Training wheels, meanwhile offer excellent pedaling training. With support from the extra wheels, the child is able to pedal continually with a reduced risk of falling over, helping prepare them for regular cycling.
When it comes to confidence, the balance bike helps to remove the fear of falling.
Not only is the child used to balancing already, but they also learn how to correct it quickly and support themselves if they start to lean too much. This is something training wheels struggle to do.
The training wheels also inspire confidence when it comes to cycling, however. It gets them used to the feeling of what it’s like to cycle without your feet on the floor, which the balance bike doesn’t offer.
It’s important to remember that neither a balance bike or training wheels are completely foolproof when it comes to stopping a child falling over, however.

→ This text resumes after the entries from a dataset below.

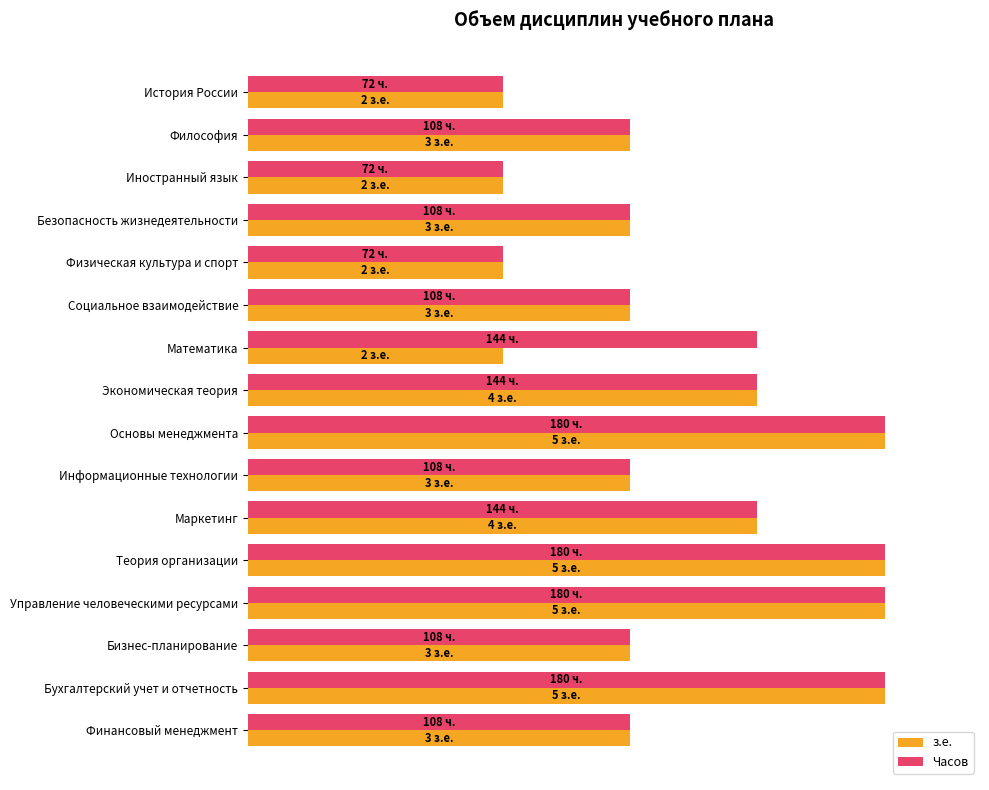

Which series has the largest total across all categories?

Часов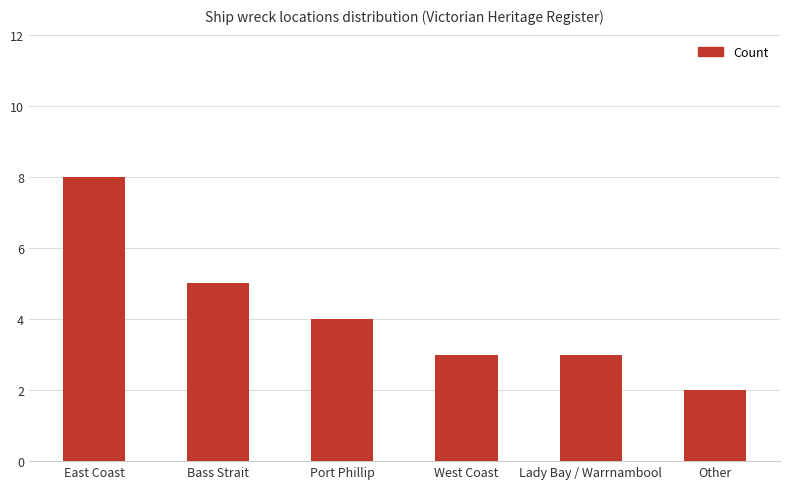

Reading left to right, extract all data points from this chart.

8	5	4	3	3	2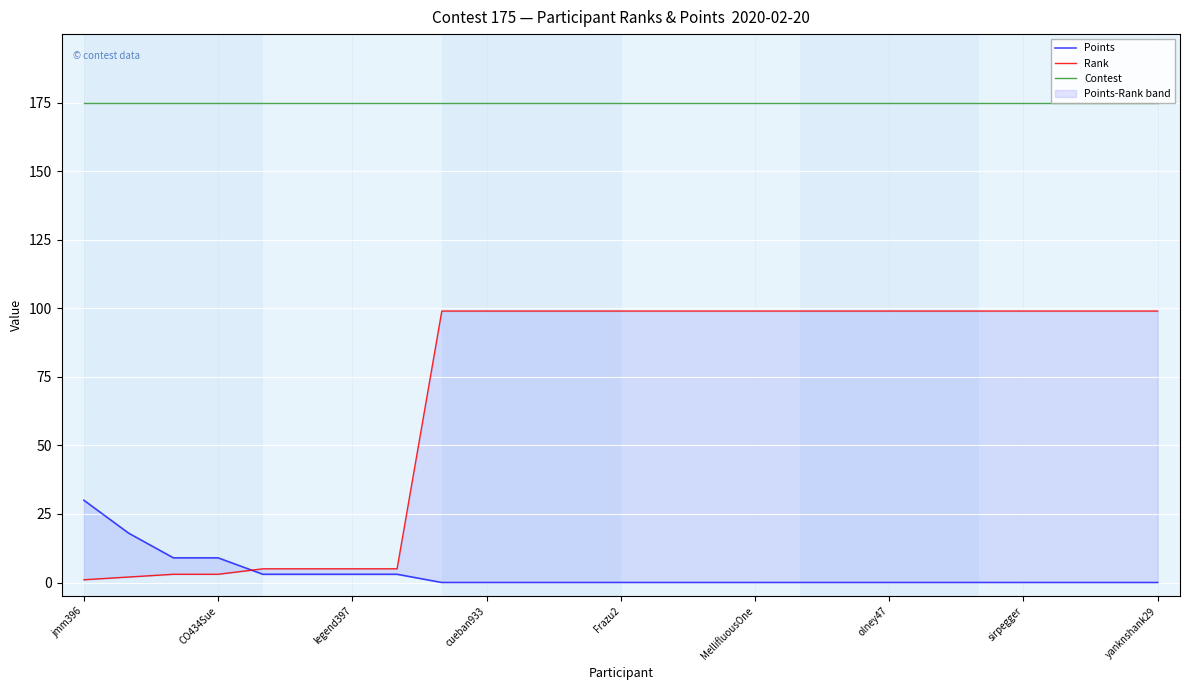

Rank the categories by Contest value from highest to lowest.

jmm396, CO434Sue, legend397, cueban933, Frazu2, MellifluousOne, olney47, sirpegger, yanknshank29, 9, 10, 11, 12, 13, 14, 15, 16, 17, 18, 19, 20, 21, 22, 23, 24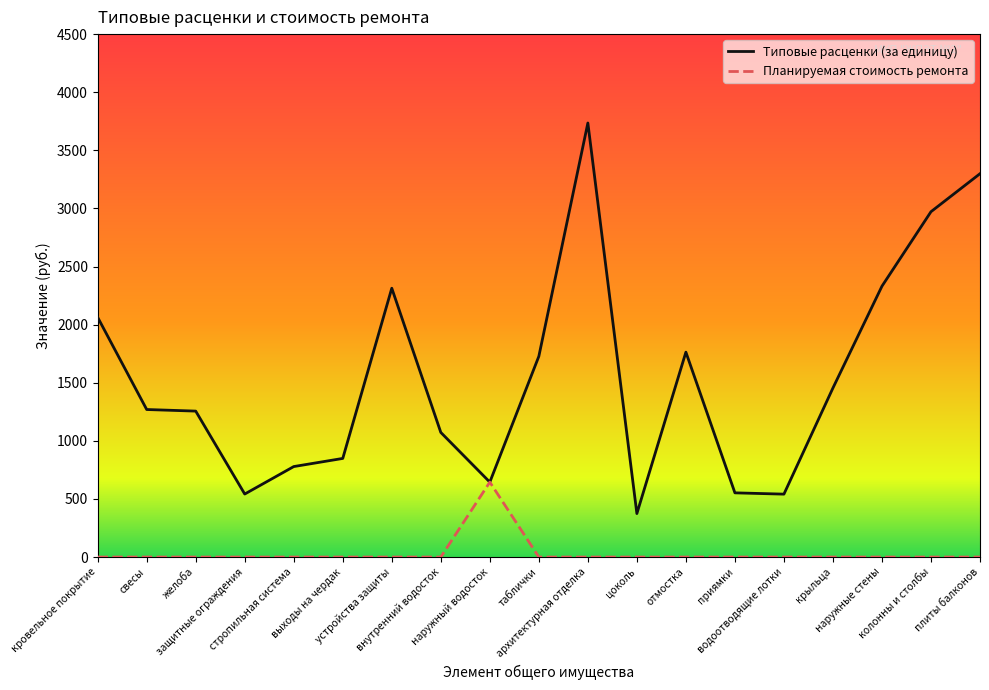

Rank the series by their average value, from highest to lowest.

Типовые расценки (за единицу), Планируемая стоимость ремонта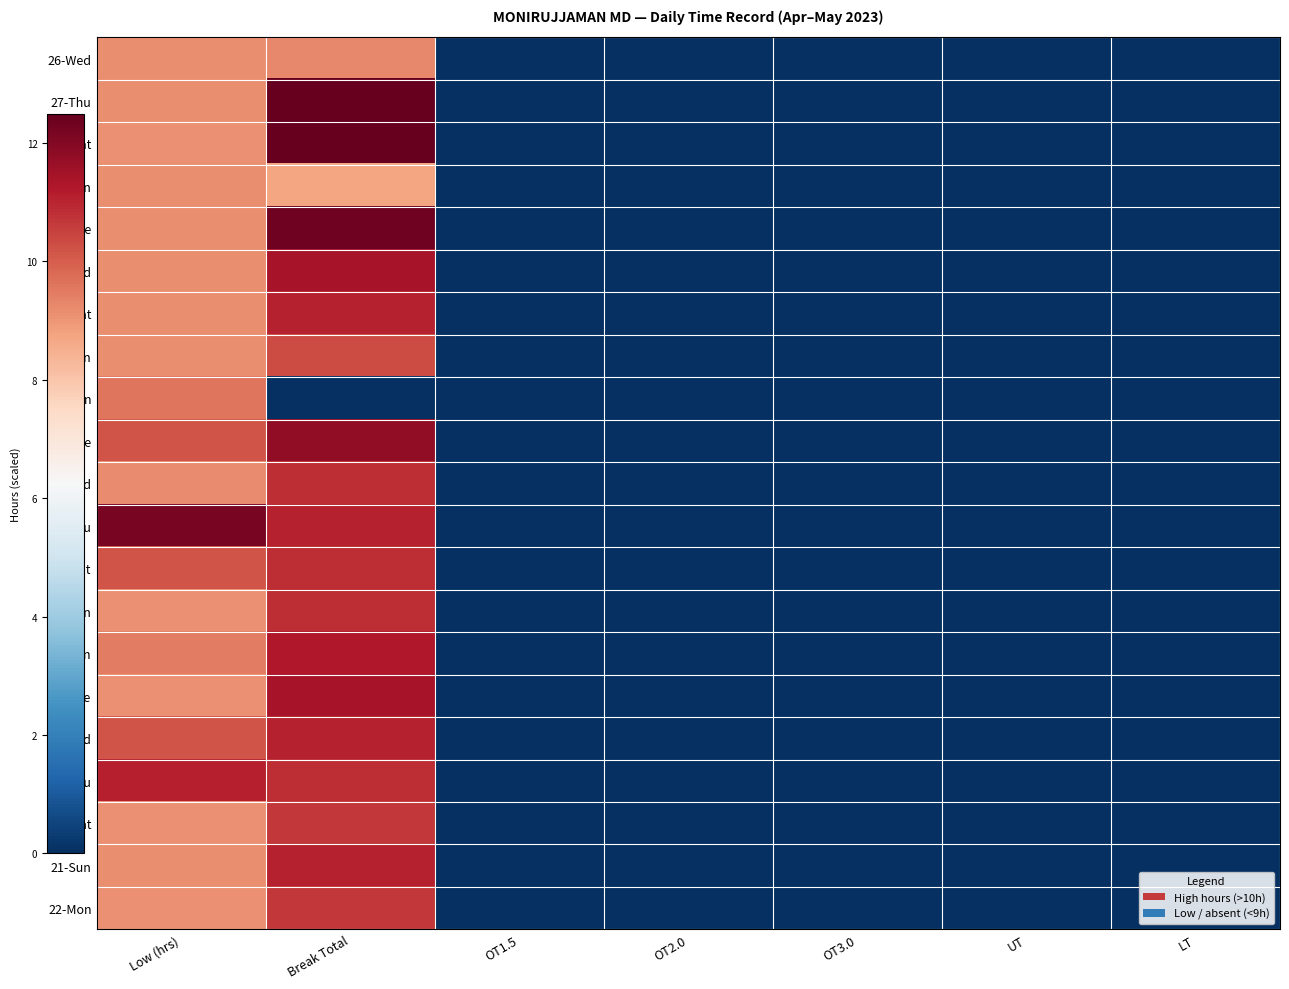

At which category is the sum across all series the highest?

Break Total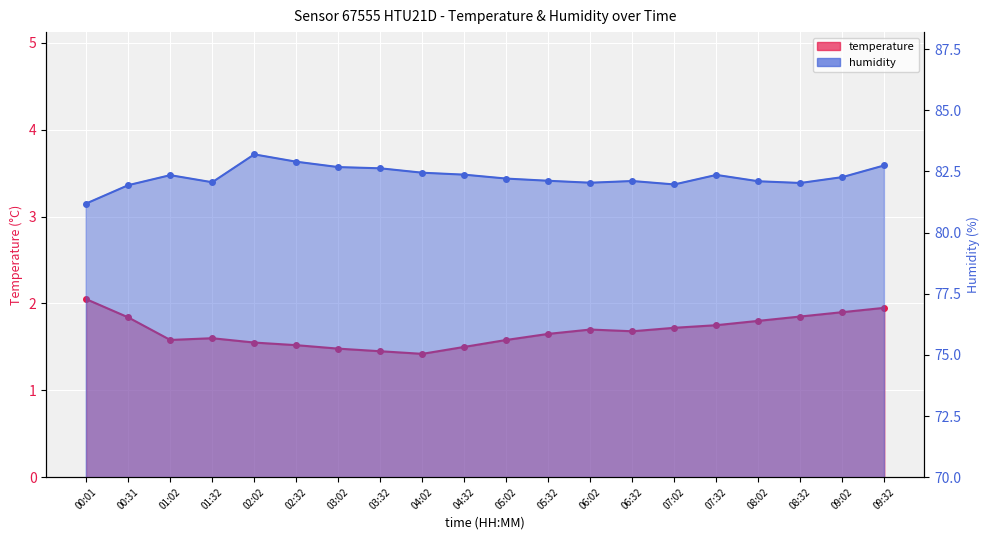

At which category does the chart reach its peak across all series?

02:02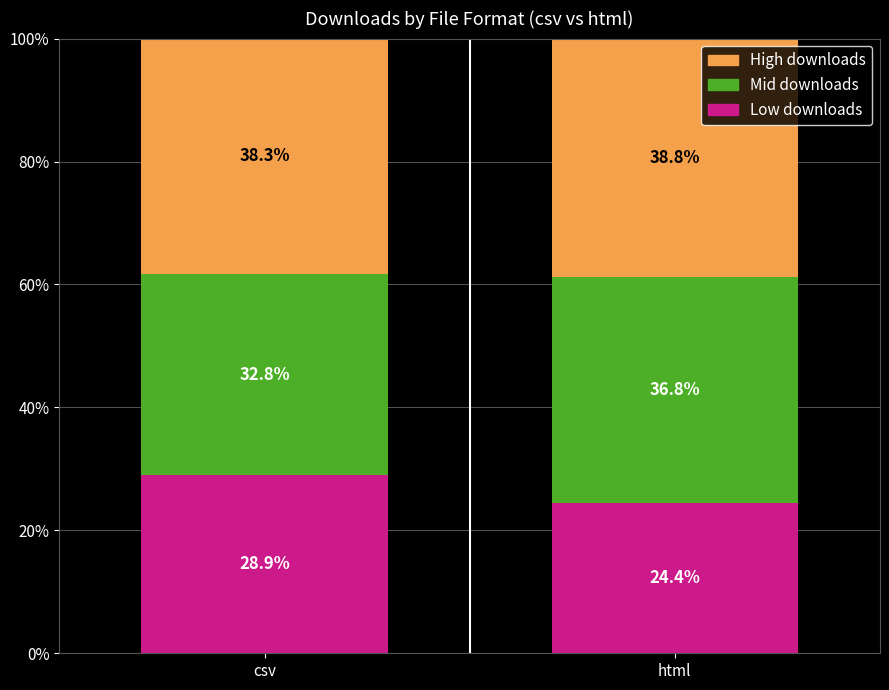

Is it true that Low downloads equals 24.4 at html?

True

Both reduce the risk when used properly and with adult supervision, but some risk will always remain. Helmets should always be worn, and knee and elbow pads may also help a child feel more confident and reduce their risk of being hurt in a fall.
It can be challenging when it comes to picking between a balance bike or training wheels.
From many people’s experiences, the best way to go is to use both, as they teach a child very different cycling skills.
Starting at one to two years old with a balance bike teaches a child coordination and gives them confidence. Then, moving on to training wheels later when they are ready to progress teaches them the pedaling ability and how to use gears and brakes properly.
It also only pushes them to learn a little at a time so it doesn’t become overwhelming and unenjoyable.